Human prostatic steroid 5alpha-reductase isoforms - A comparative study of selective inhibitors
Iehle C.; Delos S.; Guirou O.; Tate R.; Raynaud J.-P.; Martin P.-M. Lab de Cancerologie Experimentale, Faculte de Medecine, Secteur Nord, Bd Pierre Dramard, 13916 Marseille Cedex 20 France

Journal of Steroid Biochemistry and Molecular Biology (United Kingdom), 1995, 54/5-6 (273-279)

The present study describes the independent expression of the type 1 and 2 isoforms of human 5alpha-reductase in the baculovirus-directed insect cell expression system and the selectivity of their inhibition.
The catalytic properties and kinetic parameters of the recombinant isozymes were consistent with published data. The type 1 isoform displayed a neutral (range 6-8) pH optimum and the type 2 isoform an acidic (5-6) pH optimum.
The type 2 isoform had higher affinity for testosterone than did the type 1 isoform (K(m) = 0.5 and 2.9 microM, respectively). Finasteride and turosteride were selective inhibitors of the type 2 isoform (K(i) (type 2) = 7.3 and 21.7 nM compared to K(i) (type 1) = 108 and 330 nM, respectively). 4-MA and the lipido-sterol extract of Serenoa repens (LSESr) markedly inhibited both isozymes (K(i) (type 1) = 8.4 nM and 7.2 microg/ml, respectively; K(i) (type 2) = 7.4 nM and 4.9 microg/ml, respectively).

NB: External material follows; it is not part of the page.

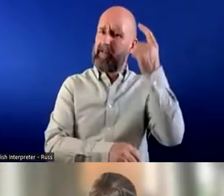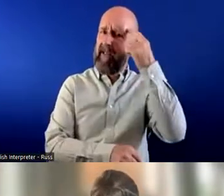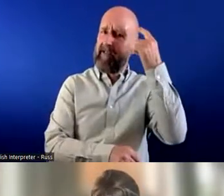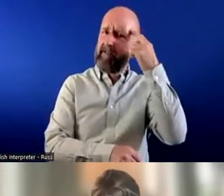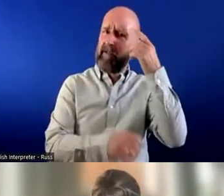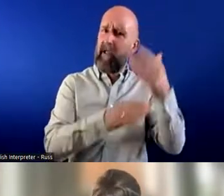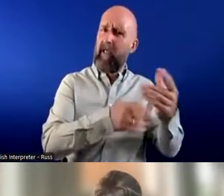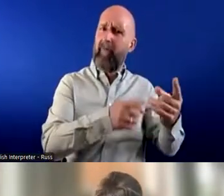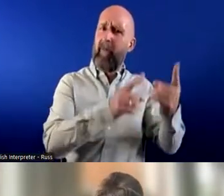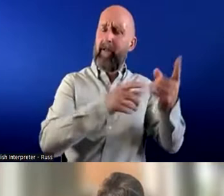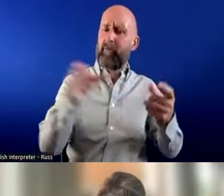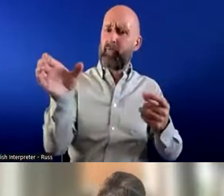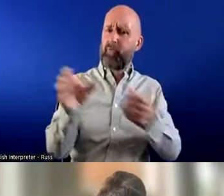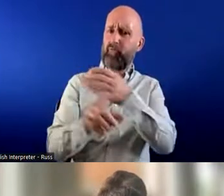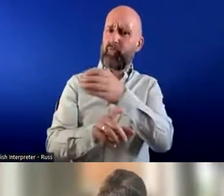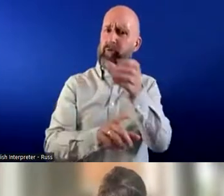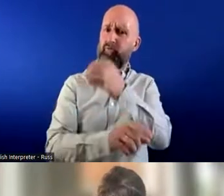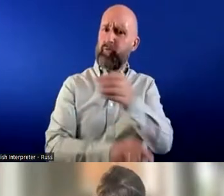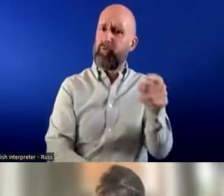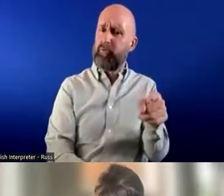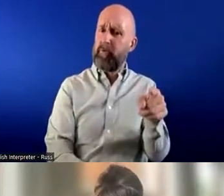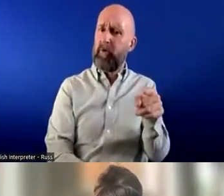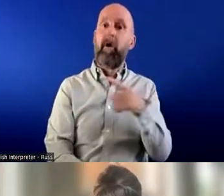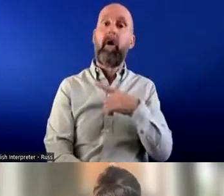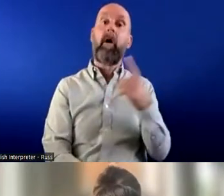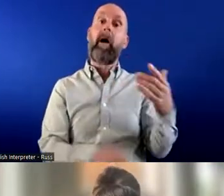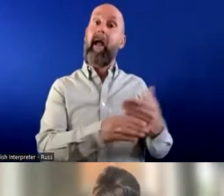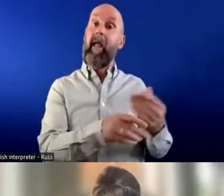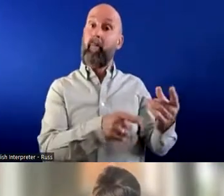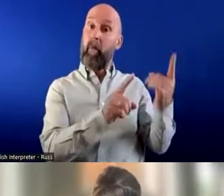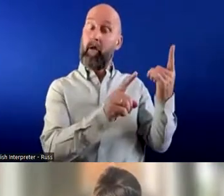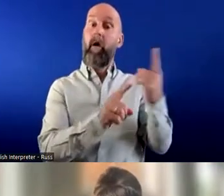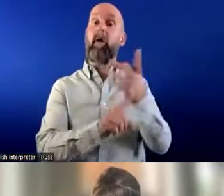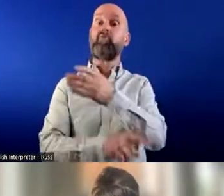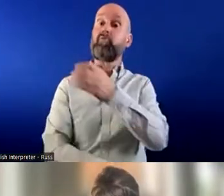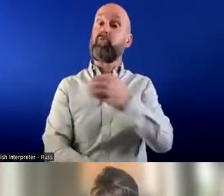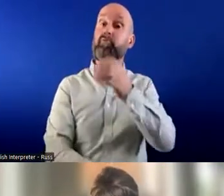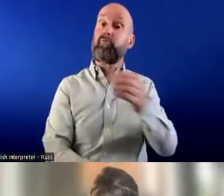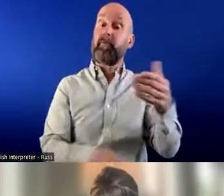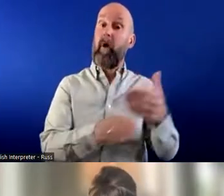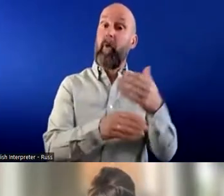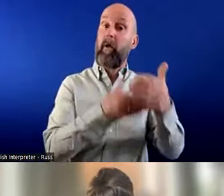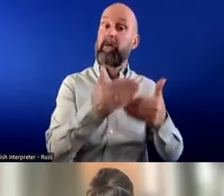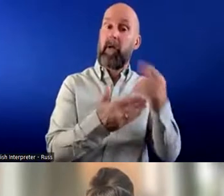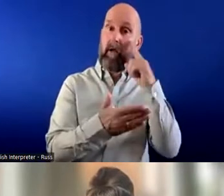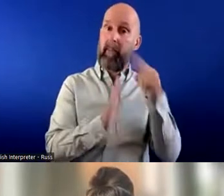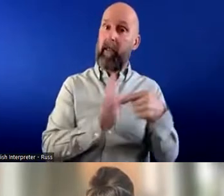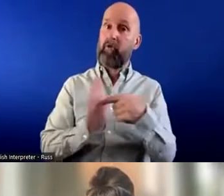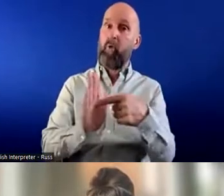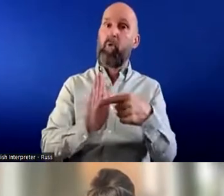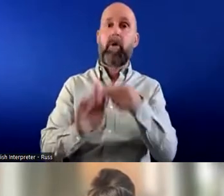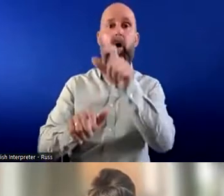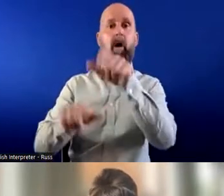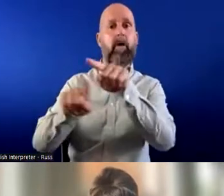And a really good employer who makes an accessible workplace for their employees is also sending a message out to your customers.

The three azasteroids were competitive inhibitors vs substrate, whereas LSESr displayed non-competitive inhibition of the type 1 isozyme and uncompetitive inhibition of the type 2 isozyme.

These observations suggest that the lipid component of LSESr might be responsible for its inhibitory effect by modulating the membrane environment of 5alpha-reductase.
Partially purified recombinant 5alpha-reductase type 1 activity was preserved by the presence of lipids indicating that lipids can exert either stimulatory or inhibitory effects on human 5alpha-reductase.